▸ **WHAT THE EXERCISE ASKS**:
From the material below, set down exactly the lines that run from the one containing "nose: (487, 398)" to the one containing "right wrist: (104, 103)", minus the pictures.

○ ○ ○ ○

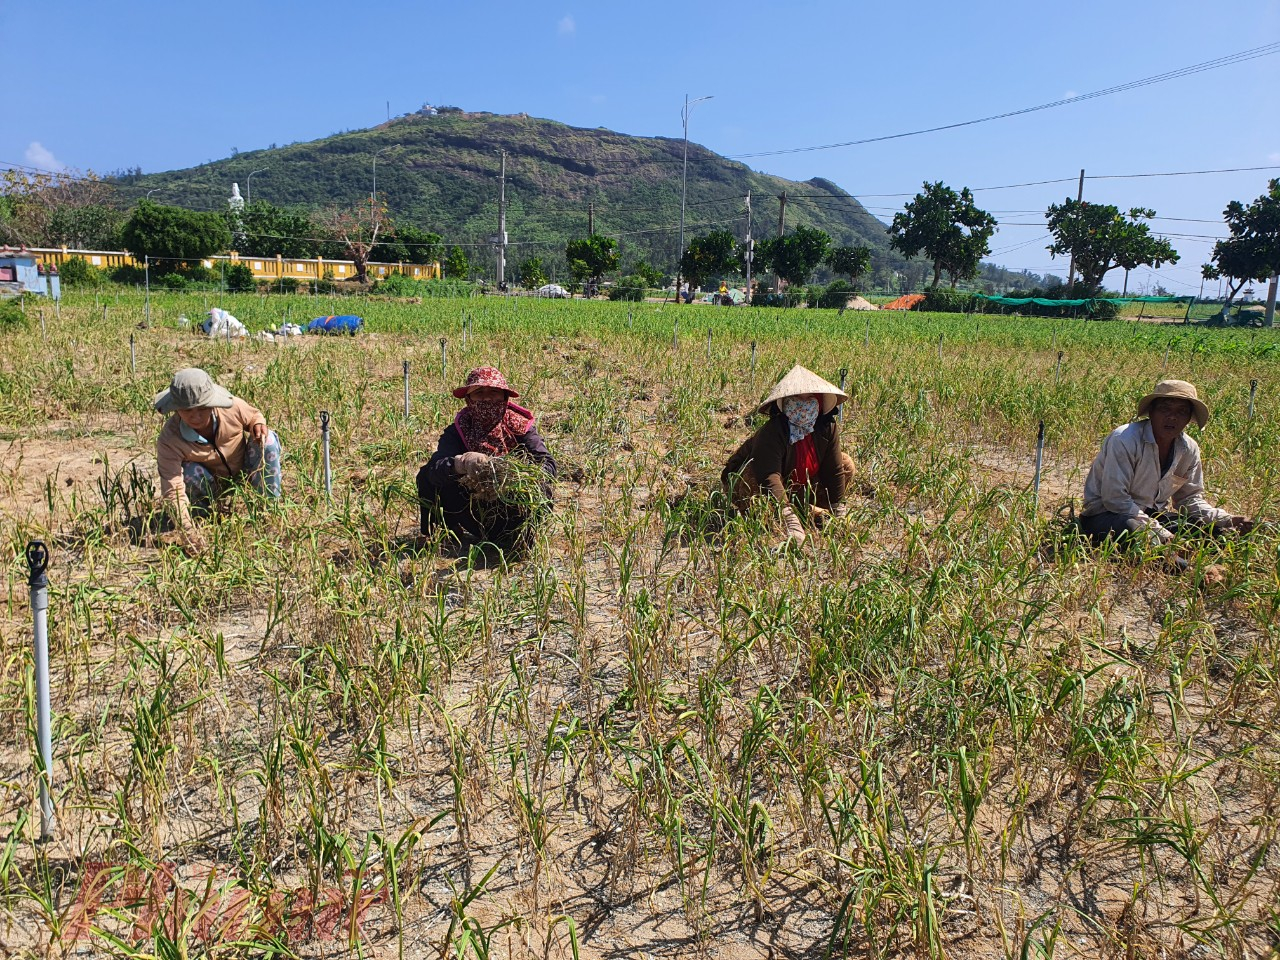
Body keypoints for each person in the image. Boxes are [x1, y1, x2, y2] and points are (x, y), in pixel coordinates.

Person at [1077, 379, 1252, 565]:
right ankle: (1189, 569)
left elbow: (1189, 499)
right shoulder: (1125, 439)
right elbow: (1115, 499)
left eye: (1181, 412)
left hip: (1151, 516)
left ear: (1189, 418)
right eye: (1165, 409)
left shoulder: (1189, 449)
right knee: (1136, 532)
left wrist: (1226, 519)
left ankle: (1192, 559)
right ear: (1151, 412)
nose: (1172, 417)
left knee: (1211, 532)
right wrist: (1160, 533)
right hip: (1108, 516)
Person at [416, 366, 556, 555]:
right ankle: (443, 535)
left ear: (505, 398)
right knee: (425, 475)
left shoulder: (521, 427)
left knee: (541, 486)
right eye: (479, 393)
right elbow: (435, 468)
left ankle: (523, 541)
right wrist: (460, 463)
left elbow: (547, 464)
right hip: (472, 508)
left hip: (511, 510)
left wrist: (516, 473)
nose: (487, 398)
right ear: (468, 400)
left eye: (494, 392)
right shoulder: (458, 430)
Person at [722, 365, 856, 548]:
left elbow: (833, 469)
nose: (803, 404)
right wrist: (789, 521)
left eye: (810, 398)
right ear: (785, 403)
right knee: (751, 474)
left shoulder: (826, 428)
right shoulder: (773, 431)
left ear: (819, 401)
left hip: (797, 484)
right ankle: (773, 516)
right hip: (758, 484)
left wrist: (838, 509)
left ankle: (804, 509)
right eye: (796, 399)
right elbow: (769, 476)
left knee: (846, 463)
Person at [154, 368, 282, 553]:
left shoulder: (232, 408)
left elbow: (254, 415)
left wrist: (257, 424)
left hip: (246, 470)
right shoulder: (170, 439)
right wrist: (188, 533)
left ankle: (270, 510)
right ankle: (204, 515)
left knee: (267, 441)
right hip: (210, 484)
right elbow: (172, 489)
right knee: (189, 471)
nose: (196, 417)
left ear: (213, 403)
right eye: (187, 410)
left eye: (202, 408)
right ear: (176, 408)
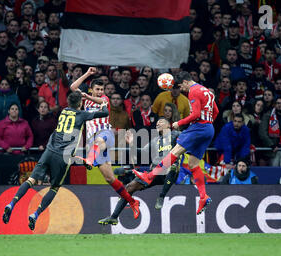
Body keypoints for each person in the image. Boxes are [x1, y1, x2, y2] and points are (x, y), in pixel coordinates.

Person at [2, 91, 110, 230]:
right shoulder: (82, 114)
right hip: (62, 156)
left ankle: (11, 204)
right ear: (80, 103)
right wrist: (104, 103)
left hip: (49, 150)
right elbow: (105, 113)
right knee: (54, 187)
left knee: (31, 180)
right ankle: (35, 214)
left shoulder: (64, 111)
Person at [133, 71, 219, 215]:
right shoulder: (207, 92)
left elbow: (196, 115)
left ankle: (150, 176)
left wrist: (179, 122)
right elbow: (215, 111)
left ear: (185, 82)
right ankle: (203, 196)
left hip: (199, 127)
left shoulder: (193, 91)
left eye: (181, 87)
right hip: (209, 128)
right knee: (193, 164)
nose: (182, 90)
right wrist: (207, 127)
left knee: (174, 152)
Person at [70, 67, 141, 219]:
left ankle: (89, 159)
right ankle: (132, 202)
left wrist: (87, 96)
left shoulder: (104, 100)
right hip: (93, 141)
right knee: (109, 178)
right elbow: (73, 87)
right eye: (97, 89)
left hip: (105, 134)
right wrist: (88, 74)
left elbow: (101, 100)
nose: (100, 91)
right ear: (92, 89)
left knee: (100, 140)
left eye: (102, 89)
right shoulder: (85, 100)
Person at [98, 118, 181, 225]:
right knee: (129, 187)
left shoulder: (176, 134)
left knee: (173, 165)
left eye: (161, 121)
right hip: (155, 172)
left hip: (171, 171)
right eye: (156, 123)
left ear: (168, 125)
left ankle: (162, 196)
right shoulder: (155, 141)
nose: (158, 123)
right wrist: (132, 143)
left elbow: (189, 139)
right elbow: (141, 153)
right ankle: (114, 217)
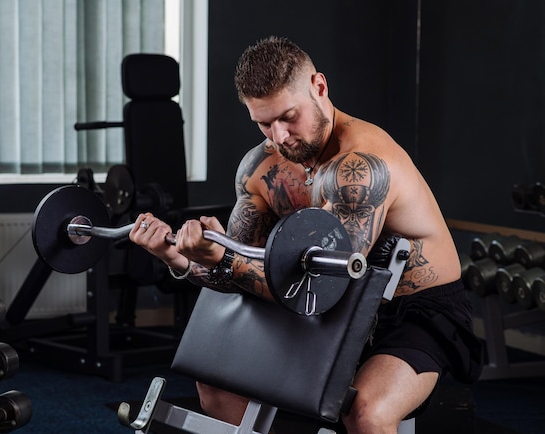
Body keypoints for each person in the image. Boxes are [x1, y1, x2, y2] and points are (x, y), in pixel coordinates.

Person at [129, 36, 482, 434]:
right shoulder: (259, 169)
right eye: (264, 123)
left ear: (319, 87)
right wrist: (180, 257)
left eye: (288, 117)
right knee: (216, 380)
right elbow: (240, 274)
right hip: (315, 303)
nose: (278, 136)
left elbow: (327, 285)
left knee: (366, 411)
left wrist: (224, 259)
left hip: (414, 312)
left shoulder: (362, 166)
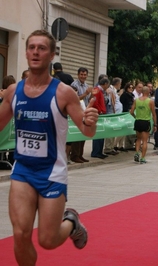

○ ○ ○ ○

▸ **TASK OUTPUT**:
nose: (487, 398)
right ear: (468, 400)
left eye: (494, 392)
right shoulder: (458, 430)
Person at [722, 365, 856, 548]:
left elbow: (833, 469)
nose: (803, 404)
right wrist: (789, 521)
left eye: (810, 398)
right ear: (785, 403)
right knee: (751, 474)
left shoulder: (826, 428)
right shoulder: (773, 431)
left ear: (819, 401)
left hip: (797, 484)
right ankle: (773, 516)
right hip: (758, 484)
left wrist: (838, 509)
left ankle: (804, 509)
right eye: (796, 399)
right elbow: (769, 476)
left knee: (846, 463)
Person at [154, 368, 282, 553]:
left shoulder: (232, 408)
left elbow: (254, 415)
left wrist: (257, 424)
left hip: (246, 470)
right shoulder: (170, 439)
right wrist: (188, 533)
left ankle: (270, 510)
right ankle: (204, 515)
left knee: (267, 441)
right hip: (210, 484)
right elbow: (172, 489)
right knee: (189, 471)
nose: (196, 417)
left ear: (213, 403)
right eye: (187, 410)
left eye: (202, 408)
right ear: (176, 408)
Body keypoints for each person in the image. Boxes are [x1, y1, x2, y2] and points are (x, y), in pixel coordinates.

Person at [2, 91, 110, 230]:
right shoulder: (82, 114)
right hip: (62, 156)
left ankle: (11, 204)
right ear: (80, 103)
right wrist: (104, 103)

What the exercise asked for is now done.